Sutton_Fall_Death.jpg

In a former post I shared that most of the people I train on OSHA fall protection either got fined, had an employee injury or had someone get killed on their site. Then they were compelled to provide fall protection training for their men.

Why did they wait for someone to get killed or hurt?

 

 

 

Picture from Sutton Police Facebook Page.

What do we need to do to get more residential contractors to step up to the plate and protect their workers?

Lack of fall protection and training is a major problem in the residential construction industry. Last week I was in a training with several OSHA trainers to renew my OSHA Outreach training certification. Many safety professionals in the class told me they are shocked but not surprised at the amount of unsafe behavior still prevalent in the residential construction industry. 
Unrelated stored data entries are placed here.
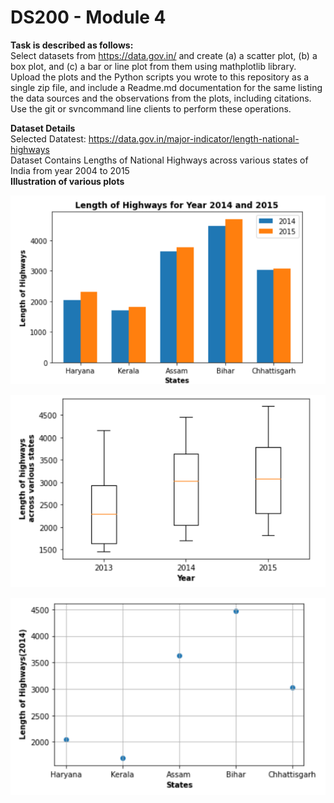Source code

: # DS200 - Module 4

**Task is described as follows:**<br/>
 Select datasets from https://data.gov.in/ and create (a) a scatter plot, (b) a box plot, and (c) a bar or line plot from them using mathplotlib library. Upload the plots and the Python scripts you wrote to this repository as a single zip file, and include a Readme.md documentation for the same listing the data sources and the observations from the plots, including citations. Use the git or svncommand line clients to perform these operations.<br/>
 
**Dataset Details**<br/>
 Selected Datatest: https://data.gov.in/major-indicator/length-national-highways<br/>
 Dataset Contains Lengths of National Highways across various states of India from year 2004 to 2015 <br/>
 **Illustration of various plots**
 
![](barplot.PNG)

![](boxplot.PNG)

![](scatterplot.PNG)
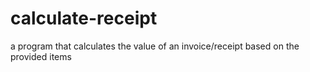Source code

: # calculate-receipt
a program that calculates the value of an invoice/receipt based on the provided items
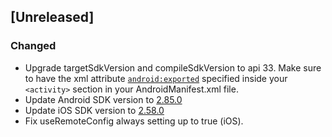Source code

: ## [Unreleased]

### Changed

- Upgrade targetSdkVersion and compileSdkVersion to api 33. Make sure to have the xml attribute [`android:exported`](https://developer.android.com/guide/topics/manifest/activity-element?hl=es#exported) specified inside your `<activity>` section in your AndroidManifest.xml file.
- Update Android SDK version to [2.85.0](https://situm.com/docs/android-sdk-changelog/#version-2850--march-2-2023)
- Update iOS SDK version to [2.58.0](https://situm.com/docs/ios-sdk-changelog/#version-2580--march-07-2023)
- Fix useRemoteConfig always setting up to true (iOS).
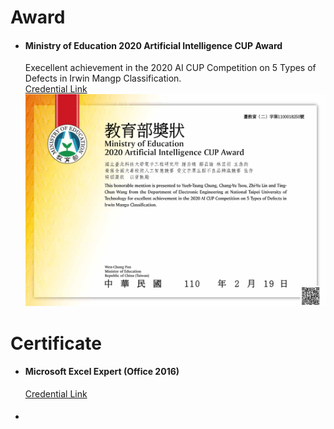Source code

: # Award
* #### Ministry of Education 2020 Artificial Intelligence CUP Award
    Execellent achievement in the 2020 AI CUP Competition on 5 Types of Defects in Irwin Mangp Classification.  
    [Credential Link](https://global.turingcerts.com/co/cert?id=790)  
    <img src="AI_CUP_Mango.png">  

# Certificate
* #### Microsoft Excel Expert (Office 2016)
    [Credential Link](https://www.youracclaim.com/badges/9297ec9a-c475-4673-b983-459e575f55b9?source=linked_in_profile)  

* ####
I suspect that the major cause of falls in residential construction sector is the lack of employer commitment to safety and training. OSHA requires employers to provide a safe and healthy work place for their employees and subs on job sites. Last year failure to provide fall protection for workers working over 6 feet was again the top cited and fines violation. 

Unless we find a way to reach more contractors fall injuries and deaths will continue to mount and OSHA will keep focusing on residential contractors. We are seeing more enforcement focus on home builders, general contractors and remodelers. If you think about it a typical home builder will have more than 20 subs on a project. If OSHA focuses on Builders, Developers, General Contractors and Remodelers they can reach more companies just by focusing on the larger contractor.

When OSHA comes to your site they will be looking for fall protection compliance and proof that you train your workers. If your subs are working unsafe both of you can get cited and fined. 

Please be sure to train your workers before it is too late and make sure all your subs follow suit.